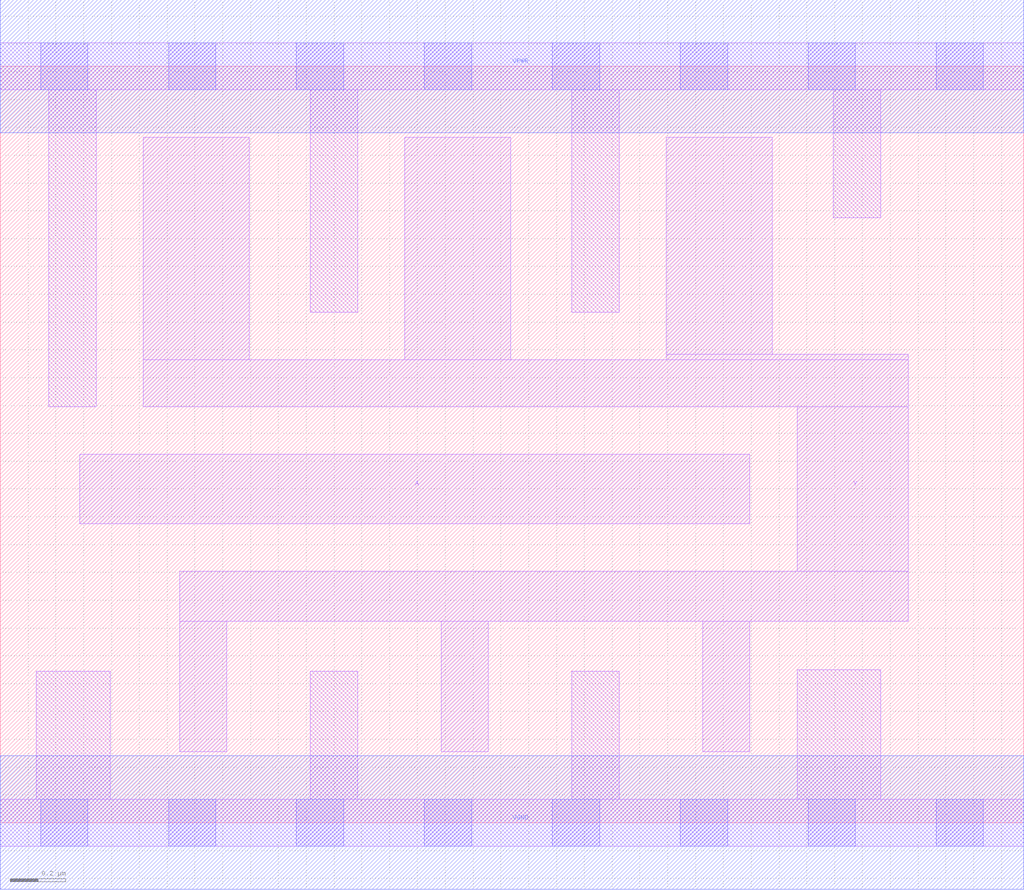
<source format=lef>
# Copyright 2020 The SkyWater PDK Authors
#
# Licensed under the Apache License, Version 2.0 (the "License");
# you may not use this file except in compliance with the License.
# You may obtain a copy of the License at
#
#     https://www.apache.org/licenses/LICENSE-2.0
#
# Unless required by applicable law or agreed to in writing, software
# distributed under the License is distributed on an "AS IS" BASIS,
# WITHOUT WARRANTIES OR CONDITIONS OF ANY KIND, either express or implied.
# See the License for the specific language governing permissions and
# limitations under the License.
#
# SPDX-License-Identifier: Apache-2.0

VERSION 5.7 ;
BUSBITCHARS "[]" ;
DIVIDERCHAR "/" ;
PROPERTYDEFINITIONS
  MACRO maskLayoutSubType STRING ;
  MACRO prCellType STRING ;
  MACRO originalViewName STRING ;
END PROPERTYDEFINITIONS
MACRO sky130_fd_sc_hdll__inv_6
  ORIGIN  0.000000  0.000000 ;
  CLASS CORE ;
  SYMMETRY X Y R90 ;
  SIZE  3.680000 BY  2.720000 ;
  SITE unithd ;
  PIN A
    ANTENNAGATEAREA  1.665000 ;
    DIRECTION INPUT ;
    USE SIGNAL ;
    PORT
      LAYER li1 ;
        RECT 0.285000 1.075000 2.695000 1.325000 ;
    END
  END A
  PIN VGND
    DIRECTION INOUT ;
    USE SIGNAL ;
    PORT
      LAYER met1 ;
        RECT 0.000000 -0.240000 3.680000 0.240000 ;
    END
  END VGND
  PIN VPWR
    DIRECTION INOUT ;
    USE SIGNAL ;
    PORT
      LAYER met1 ;
        RECT 0.000000 2.480000 3.680000 2.960000 ;
    END
  END VPWR
  PIN Y
    ANTENNADIFFAREA  1.494000 ;
    DIRECTION OUTPUT ;
    USE SIGNAL ;
    PORT
      LAYER li1 ;
        RECT 0.515000 1.495000 3.265000 1.665000 ;
        RECT 0.515000 1.665000 0.895000 2.465000 ;
        RECT 0.645000 0.255000 0.815000 0.725000 ;
        RECT 0.645000 0.725000 3.265000 0.905000 ;
        RECT 1.455000 1.665000 1.835000 2.465000 ;
        RECT 1.585000 0.255000 1.755000 0.725000 ;
        RECT 2.395000 1.665000 3.265000 1.685000 ;
        RECT 2.395000 1.685000 2.775000 2.465000 ;
        RECT 2.525000 0.255000 2.695000 0.725000 ;
        RECT 2.865000 0.905000 3.265000 1.495000 ;
    END
  END Y
  OBS
    LAYER li1 ;
      RECT 0.000000 -0.085000 3.680000 0.085000 ;
      RECT 0.000000  2.635000 3.680000 2.805000 ;
      RECT 0.130000  0.085000 0.395000 0.545000 ;
      RECT 0.175000  1.495000 0.345000 2.635000 ;
      RECT 1.115000  0.085000 1.285000 0.545000 ;
      RECT 1.115000  1.835000 1.285000 2.635000 ;
      RECT 2.055000  0.085000 2.225000 0.545000 ;
      RECT 2.055000  1.835000 2.225000 2.635000 ;
      RECT 2.865000  0.085000 3.165000 0.550000 ;
      RECT 2.995000  2.175000 3.165000 2.635000 ;
    LAYER mcon ;
      RECT 0.145000 -0.085000 0.315000 0.085000 ;
      RECT 0.145000  2.635000 0.315000 2.805000 ;
      RECT 0.605000 -0.085000 0.775000 0.085000 ;
      RECT 0.605000  2.635000 0.775000 2.805000 ;
      RECT 1.065000 -0.085000 1.235000 0.085000 ;
      RECT 1.065000  2.635000 1.235000 2.805000 ;
      RECT 1.525000 -0.085000 1.695000 0.085000 ;
      RECT 1.525000  2.635000 1.695000 2.805000 ;
      RECT 1.985000 -0.085000 2.155000 0.085000 ;
      RECT 1.985000  2.635000 2.155000 2.805000 ;
      RECT 2.445000 -0.085000 2.615000 0.085000 ;
      RECT 2.445000  2.635000 2.615000 2.805000 ;
      RECT 2.905000 -0.085000 3.075000 0.085000 ;
      RECT 2.905000  2.635000 3.075000 2.805000 ;
      RECT 3.365000 -0.085000 3.535000 0.085000 ;
      RECT 3.365000  2.635000 3.535000 2.805000 ;
  END
  PROPERTY maskLayoutSubType "abstract" ;
  PROPERTY prCellType "standard" ;
  PROPERTY originalViewName "layout" ;
END sky130_fd_sc_hdll__inv_6

</source>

* _WORK ITEM_
Only those lines of the entries above that run from the line containing "RECT 2.865000 0.905000" to the line containing "RECT 1.525000 -0.085000", both included, should be transcribed exactly.

* _ANSWER BOX_
        RECT 2.865000 0.905000 3.265000 1.495000 ;
    END
  END Y
  OBS
    LAYER li1 ;
      RECT 0.000000 -0.085000 3.680000 0.085000 ;
      RECT 0.000000  2.635000 3.680000 2.805000 ;
      RECT 0.130000  0.085000 0.395000 0.545000 ;
      RECT 0.175000  1.495000 0.345000 2.635000 ;
      RECT 1.115000  0.085000 1.285000 0.545000 ;
      RECT 1.115000  1.835000 1.285000 2.635000 ;
      RECT 2.055000  0.085000 2.225000 0.545000 ;
      RECT 2.055000  1.835000 2.225000 2.635000 ;
      RECT 2.865000  0.085000 3.165000 0.550000 ;
      RECT 2.995000  2.175000 3.165000 2.635000 ;
    LAYER mcon ;
      RECT 0.145000 -0.085000 0.315000 0.085000 ;
      RECT 0.145000  2.635000 0.315000 2.805000 ;
      RECT 0.605000 -0.085000 0.775000 0.085000 ;
      RECT 0.605000  2.635000 0.775000 2.805000 ;
      RECT 1.065000 -0.085000 1.235000 0.085000 ;
      RECT 1.065000  2.635000 1.235000 2.805000 ;
      RECT 1.525000 -0.085000 1.695000 0.085000 ;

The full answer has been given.